La suppression de la loi ne détruirait pas d’ailleurs le plaisir de la chasse, car les propriétaires resteraient toujours maîtres d’agir dans leurs domaines comme ils l’entendraient et de faire poursuivre comme voleurs ceux qui viendraient y chasser sans leur autorisation[1]. L’état et les communes continueraient à louer leurs forêts aux conditions qu’il leur plairait d’imposer, de manière à les garantir contre les dégâts des animaux. Quant aux particuliers, ils ne seraient plus dans cette singulière position de pouvoir, à une certaine époque de l’année, détruire jusqu’à la dernière tête le gibier que contiennent leurs bois, et de ne pouvoir à tout autre moment y tuer même un chevreuil, s’ils en ont envie.

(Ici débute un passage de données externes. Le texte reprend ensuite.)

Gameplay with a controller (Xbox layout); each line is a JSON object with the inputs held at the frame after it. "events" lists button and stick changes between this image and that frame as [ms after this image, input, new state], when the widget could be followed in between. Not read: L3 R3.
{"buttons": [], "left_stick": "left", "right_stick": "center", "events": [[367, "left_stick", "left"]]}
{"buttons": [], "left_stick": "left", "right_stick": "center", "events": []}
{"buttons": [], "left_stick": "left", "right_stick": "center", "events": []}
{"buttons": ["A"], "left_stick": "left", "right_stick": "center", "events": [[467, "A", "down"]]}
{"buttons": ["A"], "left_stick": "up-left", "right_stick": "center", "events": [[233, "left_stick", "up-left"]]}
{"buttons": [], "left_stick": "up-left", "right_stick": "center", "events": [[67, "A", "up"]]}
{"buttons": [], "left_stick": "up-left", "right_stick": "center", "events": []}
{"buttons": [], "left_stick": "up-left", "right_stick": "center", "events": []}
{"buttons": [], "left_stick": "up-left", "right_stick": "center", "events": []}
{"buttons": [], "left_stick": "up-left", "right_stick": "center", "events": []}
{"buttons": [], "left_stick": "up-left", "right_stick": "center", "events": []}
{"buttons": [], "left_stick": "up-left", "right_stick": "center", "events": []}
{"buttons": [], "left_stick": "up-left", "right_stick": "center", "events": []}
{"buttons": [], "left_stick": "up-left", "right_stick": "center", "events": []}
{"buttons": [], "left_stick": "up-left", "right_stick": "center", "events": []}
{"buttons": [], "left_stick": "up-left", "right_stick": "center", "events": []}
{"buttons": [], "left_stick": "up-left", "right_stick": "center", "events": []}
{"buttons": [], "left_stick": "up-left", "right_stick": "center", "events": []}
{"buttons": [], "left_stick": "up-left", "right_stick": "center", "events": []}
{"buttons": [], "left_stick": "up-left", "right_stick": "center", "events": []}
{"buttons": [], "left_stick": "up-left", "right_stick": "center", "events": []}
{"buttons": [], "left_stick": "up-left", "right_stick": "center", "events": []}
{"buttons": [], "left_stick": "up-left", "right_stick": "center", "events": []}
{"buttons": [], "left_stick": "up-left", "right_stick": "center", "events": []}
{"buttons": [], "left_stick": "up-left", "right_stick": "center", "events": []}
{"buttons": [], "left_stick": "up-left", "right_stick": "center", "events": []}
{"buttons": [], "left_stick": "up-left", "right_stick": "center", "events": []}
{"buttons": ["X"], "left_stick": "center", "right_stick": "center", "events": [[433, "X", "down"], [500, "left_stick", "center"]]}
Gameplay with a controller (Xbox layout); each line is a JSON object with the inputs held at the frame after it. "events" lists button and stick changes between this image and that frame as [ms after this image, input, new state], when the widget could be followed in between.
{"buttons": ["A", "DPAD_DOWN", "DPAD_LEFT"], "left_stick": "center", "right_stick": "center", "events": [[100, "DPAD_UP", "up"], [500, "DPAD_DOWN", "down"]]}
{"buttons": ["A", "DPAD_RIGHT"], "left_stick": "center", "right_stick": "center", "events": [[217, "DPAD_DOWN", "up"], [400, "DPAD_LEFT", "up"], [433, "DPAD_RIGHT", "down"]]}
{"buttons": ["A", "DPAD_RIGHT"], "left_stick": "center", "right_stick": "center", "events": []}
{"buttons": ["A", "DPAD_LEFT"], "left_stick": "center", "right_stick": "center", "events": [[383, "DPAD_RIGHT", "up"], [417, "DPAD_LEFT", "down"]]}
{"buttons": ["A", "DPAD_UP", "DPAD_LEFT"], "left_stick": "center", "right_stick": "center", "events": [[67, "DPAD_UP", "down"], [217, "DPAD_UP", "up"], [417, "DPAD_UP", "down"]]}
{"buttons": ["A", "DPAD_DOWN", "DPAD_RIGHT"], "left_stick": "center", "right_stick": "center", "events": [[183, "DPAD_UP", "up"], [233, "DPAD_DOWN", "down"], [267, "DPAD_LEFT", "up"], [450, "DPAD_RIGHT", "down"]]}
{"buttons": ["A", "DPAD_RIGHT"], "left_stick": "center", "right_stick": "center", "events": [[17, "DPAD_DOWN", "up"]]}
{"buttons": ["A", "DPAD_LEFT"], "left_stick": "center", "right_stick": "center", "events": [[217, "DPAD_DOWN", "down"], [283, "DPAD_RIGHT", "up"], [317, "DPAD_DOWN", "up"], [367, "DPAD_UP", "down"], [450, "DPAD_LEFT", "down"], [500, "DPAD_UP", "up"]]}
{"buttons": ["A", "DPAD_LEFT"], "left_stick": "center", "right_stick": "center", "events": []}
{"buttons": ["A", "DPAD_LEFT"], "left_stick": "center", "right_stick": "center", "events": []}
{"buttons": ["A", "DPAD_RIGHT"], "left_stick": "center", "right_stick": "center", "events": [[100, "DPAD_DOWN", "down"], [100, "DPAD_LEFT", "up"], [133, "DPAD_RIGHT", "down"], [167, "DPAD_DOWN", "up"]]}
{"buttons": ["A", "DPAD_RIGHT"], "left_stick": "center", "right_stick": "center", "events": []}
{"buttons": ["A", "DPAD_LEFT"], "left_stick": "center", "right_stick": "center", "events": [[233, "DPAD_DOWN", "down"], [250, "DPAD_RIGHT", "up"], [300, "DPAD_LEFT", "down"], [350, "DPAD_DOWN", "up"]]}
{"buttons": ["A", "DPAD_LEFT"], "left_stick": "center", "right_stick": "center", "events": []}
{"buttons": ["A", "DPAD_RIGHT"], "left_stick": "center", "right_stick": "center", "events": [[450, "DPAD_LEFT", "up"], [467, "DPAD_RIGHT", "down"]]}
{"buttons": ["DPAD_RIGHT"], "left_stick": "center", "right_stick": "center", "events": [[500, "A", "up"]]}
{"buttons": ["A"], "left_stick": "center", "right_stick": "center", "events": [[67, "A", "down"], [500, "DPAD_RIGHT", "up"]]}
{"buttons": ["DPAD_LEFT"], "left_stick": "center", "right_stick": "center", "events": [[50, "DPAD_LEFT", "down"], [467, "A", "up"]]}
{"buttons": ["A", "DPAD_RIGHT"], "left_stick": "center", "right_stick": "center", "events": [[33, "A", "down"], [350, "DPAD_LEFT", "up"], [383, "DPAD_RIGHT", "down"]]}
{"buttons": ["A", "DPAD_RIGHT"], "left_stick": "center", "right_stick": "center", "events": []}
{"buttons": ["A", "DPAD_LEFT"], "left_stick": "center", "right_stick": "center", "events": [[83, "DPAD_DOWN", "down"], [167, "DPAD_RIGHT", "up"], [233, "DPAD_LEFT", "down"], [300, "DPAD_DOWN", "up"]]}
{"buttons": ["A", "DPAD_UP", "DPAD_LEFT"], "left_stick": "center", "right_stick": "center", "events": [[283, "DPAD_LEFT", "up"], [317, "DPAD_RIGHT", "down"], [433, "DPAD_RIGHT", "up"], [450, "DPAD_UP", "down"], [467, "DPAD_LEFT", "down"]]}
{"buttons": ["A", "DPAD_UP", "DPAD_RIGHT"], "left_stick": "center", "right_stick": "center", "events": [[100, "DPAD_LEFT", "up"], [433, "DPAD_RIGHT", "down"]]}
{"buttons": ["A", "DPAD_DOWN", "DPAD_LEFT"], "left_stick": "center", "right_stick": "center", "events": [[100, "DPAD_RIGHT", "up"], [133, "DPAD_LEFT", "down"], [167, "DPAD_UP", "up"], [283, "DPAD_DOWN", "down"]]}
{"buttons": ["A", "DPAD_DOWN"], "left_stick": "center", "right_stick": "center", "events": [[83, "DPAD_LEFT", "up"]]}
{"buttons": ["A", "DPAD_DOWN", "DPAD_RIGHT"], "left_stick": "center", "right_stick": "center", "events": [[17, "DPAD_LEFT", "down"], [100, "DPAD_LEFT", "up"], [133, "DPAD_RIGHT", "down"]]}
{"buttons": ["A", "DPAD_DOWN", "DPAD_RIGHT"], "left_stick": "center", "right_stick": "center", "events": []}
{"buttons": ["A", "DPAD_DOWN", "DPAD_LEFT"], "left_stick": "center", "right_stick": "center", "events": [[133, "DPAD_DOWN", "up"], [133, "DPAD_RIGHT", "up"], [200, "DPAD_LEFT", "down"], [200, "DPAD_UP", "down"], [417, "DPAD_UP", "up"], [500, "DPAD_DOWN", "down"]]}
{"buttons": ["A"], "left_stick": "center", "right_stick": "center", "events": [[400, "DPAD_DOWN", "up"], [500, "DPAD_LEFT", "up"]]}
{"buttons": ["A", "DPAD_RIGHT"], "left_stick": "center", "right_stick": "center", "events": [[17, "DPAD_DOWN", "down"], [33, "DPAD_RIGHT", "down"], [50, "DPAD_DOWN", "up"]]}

Un autre fait qui prouve l’inutilité des lois sur la chasse, c’est qu’elles ne nous ont pas délivrés des braconniers, qui tuent vingt fois plus de gibier que les vrais chasseurs. Dans la forêt de Fontainebleau, comme dans toutes celles de la liste civile, le braconnage est un délit très commun en même temps que très productif. Les gardes ont beau être sur pied nuit et jour, ils ne peuvent l’empêcher. Ceux qui en font leur métier commencent par étudier avec soin les mœurs et les habitudes du gibier. Couchés, immobiles, le long des routes ou au milieu des fourrés, ils restent pendant des journées entières à observer les passages les plus fréquentés. Une fois ceux-ci reconnus, ils tendent leurs lacets, qui sont des fils de laiton formant un nœud coulant. Ils les fixent à un jeune arbre dont ils inclinent la cime vers la terre, et qu’ils assujettissent dans cette position comme un arc tendu. Un cerf ou un chevreuil vient-il à passer, il se prend dans le nœud coulant ; l’arbre aussitôt, se détendant comme un ressort, se redresse, enlevant avec lui le pauvre animal suspendu, qui périt étranglé sans pouvoir se débarrasser de cette

  1. En laissant chacun libre de chasser chez lui, il faudrait faire une exception pour les oiseaux insectivores, dont la destruction devrait être défendue d’une manière absolue. Il s’agit en effet ici d’une question d’intérêt général qui motive parfaitement l’intervention de la loi.